Your instructions:
Retype the part of the material that opens with the line containing "आर्थिक ऐन आ.व २०७६/७७" and runs through the end of the material, copying it exactly.

(Stored entries)
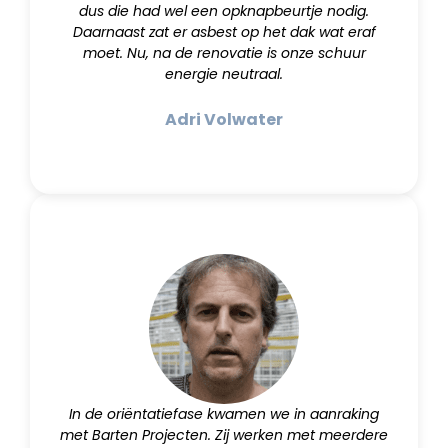
dus die had wel een opknapbeurtje nodig.
Daarnaast zat er asbest op het dak wat eraf
moet. Nu, na de renovatie is onze schuur
energie neutraal.
Adri Volwater
In de oriëntatiefase kwamen we in aanraking
met Barten Projecten. Zij werken met meerdere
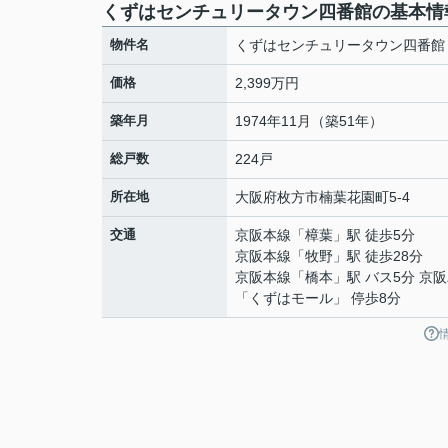
くずはセンチュリータウン四番館の基本情
物件名
くずはセンチュリータウン四番館
価格
2,399万円
築年月
1974年11月（築51年）
総戸数
224戸
所在地
大阪府
枚方市
楠葉花園町
5-4
交通
京阪本線
「
樟葉
」駅 徒歩5分
京阪本線
「
牧野
」駅 徒歩28分
京阪本線
「
橋本
」駅 バス5分 京
「くずはモール」 停歩8分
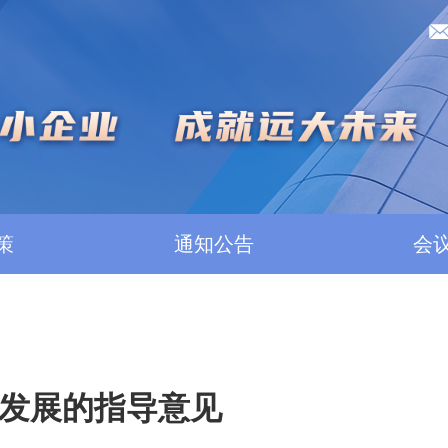
策
通知公告
会
发展的指导意见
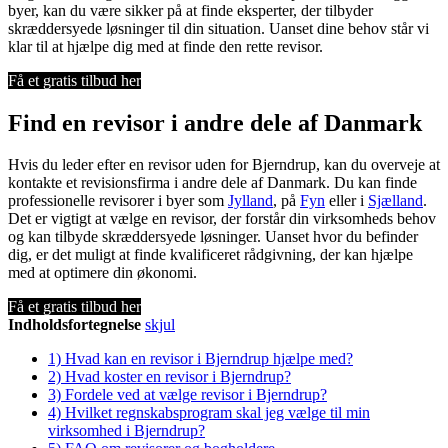
byer, kan du være sikker på at finde eksperter, der tilbyder
skræddersyede løsninger til din situation. Uanset dine behov står vi
klar til at hjælpe dig med at finde den rette revisor.
Få et gratis tilbud her
Find en revisor i andre dele af Danmark
Hvis du leder efter en revisor uden for Bjerndrup, kan du overveje at
kontakte et revisionsfirma i andre dele af Danmark. Du kan finde
professionelle revisorer i byer som
Jylland
, på
Fyn
eller i
Sjælland
.
Det er vigtigt at vælge en revisor, der forstår din virksomheds behov
og kan tilbyde skræddersyede løsninger. Uanset hvor du befinder
dig, er det muligt at finde kvalificeret rådgivning, der kan hjælpe
med at optimere din økonomi.
Få et gratis tilbud her
Indholdsfortegnelse
skjul
1)
Hvad kan en revisor i Bjerndrup hjælpe med?
2)
Hvad koster en revisor i Bjerndrup?
3)
Fordele ved at vælge revisor i Bjerndrup?
4)
Hvilket regnskabsprogram skal jeg vælge til min
virksomhed i Bjerndrup?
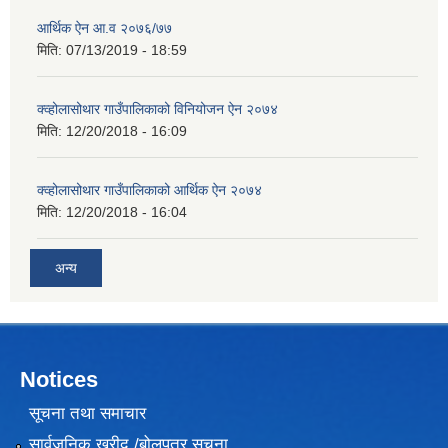
आर्थिक ऐन आ.व २०७६/७७
मिति:
07/13/2019 - 18:59
क्व्होलासोथार गाउँपालिकाको विनियोजन ऐन २०७४
मिति:
12/20/2018 - 16:09
क्व्होलासोथार गाउँपालिकाको आर्थिक ऐन २०७४
मिति:
12/20/2018 - 16:04
अन्य
Notices
सूचना तथा समाचार
सार्वजनिक खरीद /बोलपत्र सूचना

Exercise result:
आर्थिक ऐन आ.व २०७६/७७
मिति:
07/13/2019 - 18:59
क्व्होलासोथार गाउँपालिकाको विनियोजन ऐन २०७४
मिति:
12/20/2018 - 16:09
क्व्होलासोथार गाउँपालिकाको आर्थिक ऐन २०७४
मिति:
12/20/2018 - 16:04
अन्य
Notices
सूचना तथा समाचार
सार्वजनिक खरीद /बोलपत्र सूचना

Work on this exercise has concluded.